WRITTEN PROBLEM —
Copy the data below line for line, keeping every character unchanged.

# Start of EXTRACTED ENTRIES

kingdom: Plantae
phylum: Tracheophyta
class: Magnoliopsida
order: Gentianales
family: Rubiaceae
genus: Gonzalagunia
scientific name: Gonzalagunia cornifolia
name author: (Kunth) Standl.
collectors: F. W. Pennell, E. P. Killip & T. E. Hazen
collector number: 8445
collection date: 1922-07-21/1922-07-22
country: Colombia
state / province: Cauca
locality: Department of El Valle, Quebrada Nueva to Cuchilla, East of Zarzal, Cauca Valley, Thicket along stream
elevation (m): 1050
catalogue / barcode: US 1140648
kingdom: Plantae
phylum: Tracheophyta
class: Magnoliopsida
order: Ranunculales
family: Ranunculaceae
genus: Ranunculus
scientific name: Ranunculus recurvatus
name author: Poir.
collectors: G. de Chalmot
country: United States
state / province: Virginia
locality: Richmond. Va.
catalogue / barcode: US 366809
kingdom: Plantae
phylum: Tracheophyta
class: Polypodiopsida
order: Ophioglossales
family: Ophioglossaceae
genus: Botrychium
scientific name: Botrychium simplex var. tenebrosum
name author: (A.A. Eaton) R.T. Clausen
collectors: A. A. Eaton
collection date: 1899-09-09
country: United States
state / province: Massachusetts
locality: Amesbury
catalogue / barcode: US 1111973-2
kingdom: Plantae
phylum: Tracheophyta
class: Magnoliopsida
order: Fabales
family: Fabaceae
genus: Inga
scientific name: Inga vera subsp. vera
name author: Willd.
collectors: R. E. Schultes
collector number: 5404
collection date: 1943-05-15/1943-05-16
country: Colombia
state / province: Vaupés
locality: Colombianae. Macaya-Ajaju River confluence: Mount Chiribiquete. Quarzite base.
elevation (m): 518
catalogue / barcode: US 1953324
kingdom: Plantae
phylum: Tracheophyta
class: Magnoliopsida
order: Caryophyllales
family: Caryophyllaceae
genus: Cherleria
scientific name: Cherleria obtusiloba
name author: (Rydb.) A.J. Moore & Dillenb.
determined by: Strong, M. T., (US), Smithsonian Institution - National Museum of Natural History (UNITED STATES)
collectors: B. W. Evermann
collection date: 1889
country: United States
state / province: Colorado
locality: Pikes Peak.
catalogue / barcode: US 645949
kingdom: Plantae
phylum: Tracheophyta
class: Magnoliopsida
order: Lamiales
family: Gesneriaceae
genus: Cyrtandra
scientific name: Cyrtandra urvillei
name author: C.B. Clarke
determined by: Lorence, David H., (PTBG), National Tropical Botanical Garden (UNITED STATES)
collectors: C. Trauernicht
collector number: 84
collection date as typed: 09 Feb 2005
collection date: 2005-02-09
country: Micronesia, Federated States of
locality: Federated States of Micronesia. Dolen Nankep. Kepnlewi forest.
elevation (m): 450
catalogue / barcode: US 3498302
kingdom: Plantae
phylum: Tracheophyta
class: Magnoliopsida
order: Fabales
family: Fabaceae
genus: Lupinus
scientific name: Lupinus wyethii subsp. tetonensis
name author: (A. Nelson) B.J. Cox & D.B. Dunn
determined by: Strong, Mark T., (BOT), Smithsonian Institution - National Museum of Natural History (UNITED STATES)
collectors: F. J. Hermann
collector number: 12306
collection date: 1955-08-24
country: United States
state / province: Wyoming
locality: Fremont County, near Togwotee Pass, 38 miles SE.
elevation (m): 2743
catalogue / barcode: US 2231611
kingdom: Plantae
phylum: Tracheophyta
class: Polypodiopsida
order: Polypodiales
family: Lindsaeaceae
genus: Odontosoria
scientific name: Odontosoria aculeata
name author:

# End of EXTRACTED ENTRIES

RESULT OF THE EXERCISE —
kingdom: Plantae
phylum: Tracheophyta
class: Magnoliopsida
order: Gentianales
family: Rubiaceae
genus: Gonzalagunia
scientific name: Gonzalagunia cornifolia
name author: (Kunth) Standl.
collectors: F. W. Pennell, E. P. Killip & T. E. Hazen
collector number: 8445
collection date: 1922-07-21/1922-07-22
country: Colombia
state / province: Cauca
locality: Department of El Valle, Quebrada Nueva to Cuchilla, East of Zarzal, Cauca Valley, Thicket along stream
elevation (m): 1050
catalogue / barcode: US 1140648
kingdom: Plantae
phylum: Tracheophyta
class: Magnoliopsida
order: Ranunculales
family: Ranunculaceae
genus: Ranunculus
scientific name: Ranunculus recurvatus
name author: Poir.
collectors: G. de Chalmot
country: United States
state / province: Virginia
locality: Richmond. Va.
catalogue / barcode: US 366809
kingdom: Plantae
phylum: Tracheophyta
class: Polypodiopsida
order: Ophioglossales
family: Ophioglossaceae
genus: Botrychium
scientific name: Botrychium simplex var. tenebrosum
name author: (A.A. Eaton) R.T. Clausen
collectors: A. A. Eaton
collection date: 1899-09-09
country: United States
state / province: Massachusetts
locality: Amesbury
catalogue / barcode: US 1111973-2
kingdom: Plantae
phylum: Tracheophyta
class: Magnoliopsida
order: Fabales
family: Fabaceae
genus: Inga
scientific name: Inga vera subsp. vera
name author: Willd.
collectors: R. E. Schultes
collector number: 5404
collection date: 1943-05-15/1943-05-16
country: Colombia
state / province: Vaupés
locality: Colombianae. Macaya-Ajaju River confluence: Mount Chiribiquete. Quarzite base.
elevation (m): 518
catalogue / barcode: US 1953324
kingdom: Plantae
phylum: Tracheophyta
class: Magnoliopsida
order: Caryophyllales
family: Caryophyllaceae
genus: Cherleria
scientific name: Cherleria obtusiloba
name author: (Rydb.) A.J. Moore & Dillenb.
determined by: Strong, M. T., (US), Smithsonian Institution - National Museum of Natural History (UNITED STATES)
collectors: B. W. Evermann
collection date: 1889
country: United States
state / province: Colorado
locality: Pikes Peak.
catalogue / barcode: US 645949
kingdom: Plantae
phylum: Tracheophyta
class: Magnoliopsida
order: Lamiales
family: Gesneriaceae
genus: Cyrtandra
scientific name: Cyrtandra urvillei
name author: C.B. Clarke
determined by: Lorence, David H., (PTBG), National Tropical Botanical Garden (UNITED STATES)
collectors: C. Trauernicht
collector number: 84
collection date as typed: 09 Feb 2005
collection date: 2005-02-09
country: Micronesia, Federated States of
locality: Federated States of Micronesia. Dolen Nankep. Kepnlewi forest.
elevation (m): 450
catalogue / barcode: US 3498302
kingdom: Plantae
phylum: Tracheophyta
class: Magnoliopsida
order: Fabales
family: Fabaceae
genus: Lupinus
scientific name: Lupinus wyethii subsp. tetonensis
name author: (A. Nelson) B.J. Cox & D.B. Dunn
determined by: Strong, Mark T., (BOT), Smithsonian Institution - National Museum of Natural History (UNITED STATES)
collectors: F. J. Hermann
collector number: 12306
collection date: 1955-08-24
country: United States
state / province: Wyoming
locality: Fremont County, near Togwotee Pass, 38 miles SE.
elevation (m): 2743
catalogue / barcode: US 2231611
kingdom: Plantae
phylum: Tracheophyta
class: Polypodiopsida
order: Polypodiales
family: Lindsaeaceae
genus: Odontosoria
scientific name: Odontosoria aculeata
name author:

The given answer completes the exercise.